Giudizio sintetico: si può vedere (3,5/5)
Nel 2010, la sessantenne Diana Nyad decide di realizzare l'unica cosa che le è sfuggita: una nuotata di 110 miglia senza soste da Cuba alla Florida, un tentativo che aveva tentato senza successo trent'anni prima. Incarica la sua migliore amica ed ex compagna, Bonnie Stoll, di allenarla. Nonostante lo scetticismo del pubblico dovuto alla sua età, Diana si trasferisce a Key West con Bonnie per l'addestramento e ingaggia il navigatore John Bartlett per accompagnarla nella nuotata. Invece di una gabbia anti-squalo, Diana opta per nuotare con uno Shark Shield, un dispositivo elettronico repellente per gli squali. Nell'agosto del 2011, Diana tenta per la prima volta di attraversare a nuoto lo Stretto della Florida dal 1978. Tuttavia, una reazione allergica agli antidolorifici, combinata con le correnti oceaniche sfavorevoli che la spingono fuori rotta, la costringe a rinunciare prematuramente. Al suo secondo tentativo, un mese dopo, viene punta da una cubomedusa. Il medico capo si lancia in soccorso, ma anche lui viene intrappolato dalle meduse e deve essere salvato. A Diana viene iniettata un'iniezione di veleno, ma lei insiste per continuare a nuotare nonostante la ferita. Dopo un'iniziale resistenza, Bonnie e John la assecondano, ma Diana viene punta di nuovo e perde brevemente conoscenza. Viene rianimata sulla barca. (Wikipedia)
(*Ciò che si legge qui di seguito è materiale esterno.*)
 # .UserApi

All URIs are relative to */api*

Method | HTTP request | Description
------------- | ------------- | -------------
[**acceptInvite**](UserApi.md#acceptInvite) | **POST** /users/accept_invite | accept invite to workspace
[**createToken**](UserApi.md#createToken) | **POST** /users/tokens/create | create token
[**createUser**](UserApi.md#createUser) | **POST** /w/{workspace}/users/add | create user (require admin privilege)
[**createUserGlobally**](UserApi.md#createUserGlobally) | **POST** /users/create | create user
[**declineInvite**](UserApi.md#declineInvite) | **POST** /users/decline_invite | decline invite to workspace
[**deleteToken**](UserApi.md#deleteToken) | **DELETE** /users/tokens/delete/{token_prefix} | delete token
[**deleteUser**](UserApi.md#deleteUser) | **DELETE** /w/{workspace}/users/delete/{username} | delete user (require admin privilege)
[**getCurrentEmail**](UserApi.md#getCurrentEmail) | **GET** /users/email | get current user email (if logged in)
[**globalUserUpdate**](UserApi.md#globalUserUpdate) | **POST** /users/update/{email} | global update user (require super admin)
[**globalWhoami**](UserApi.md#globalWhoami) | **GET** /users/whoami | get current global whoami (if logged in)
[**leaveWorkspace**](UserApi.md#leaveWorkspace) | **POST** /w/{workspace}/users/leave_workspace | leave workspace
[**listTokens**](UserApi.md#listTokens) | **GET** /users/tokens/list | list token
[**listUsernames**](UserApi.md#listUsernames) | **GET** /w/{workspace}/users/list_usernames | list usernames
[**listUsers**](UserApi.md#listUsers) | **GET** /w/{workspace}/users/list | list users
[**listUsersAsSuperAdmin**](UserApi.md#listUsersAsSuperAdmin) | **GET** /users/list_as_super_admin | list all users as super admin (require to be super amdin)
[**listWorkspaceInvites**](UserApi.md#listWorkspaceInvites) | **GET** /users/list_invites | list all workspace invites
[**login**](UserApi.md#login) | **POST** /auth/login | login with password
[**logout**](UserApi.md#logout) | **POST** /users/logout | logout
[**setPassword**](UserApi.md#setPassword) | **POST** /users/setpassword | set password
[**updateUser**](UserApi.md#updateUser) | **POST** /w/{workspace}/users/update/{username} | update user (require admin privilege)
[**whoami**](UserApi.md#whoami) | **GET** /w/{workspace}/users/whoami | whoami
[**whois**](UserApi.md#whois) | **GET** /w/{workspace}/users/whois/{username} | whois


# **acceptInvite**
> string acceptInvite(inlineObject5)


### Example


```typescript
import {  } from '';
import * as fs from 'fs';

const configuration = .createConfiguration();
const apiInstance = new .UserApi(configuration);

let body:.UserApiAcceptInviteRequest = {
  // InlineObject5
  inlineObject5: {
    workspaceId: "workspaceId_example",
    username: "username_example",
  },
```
Una storia vera, un'atleta a dir poco eccezionale con una forza di volontà stratosferica, circondata da personaggi superlativi. Il debutto nella fiction (seppur tratto appunto, da una storia vera) della coppia di documentaristi che già abbiamo conosciuto per Meru e Free Solo, e una coppia di protagoniste entrambe candidate agli Oscar del 2024. Avvincente.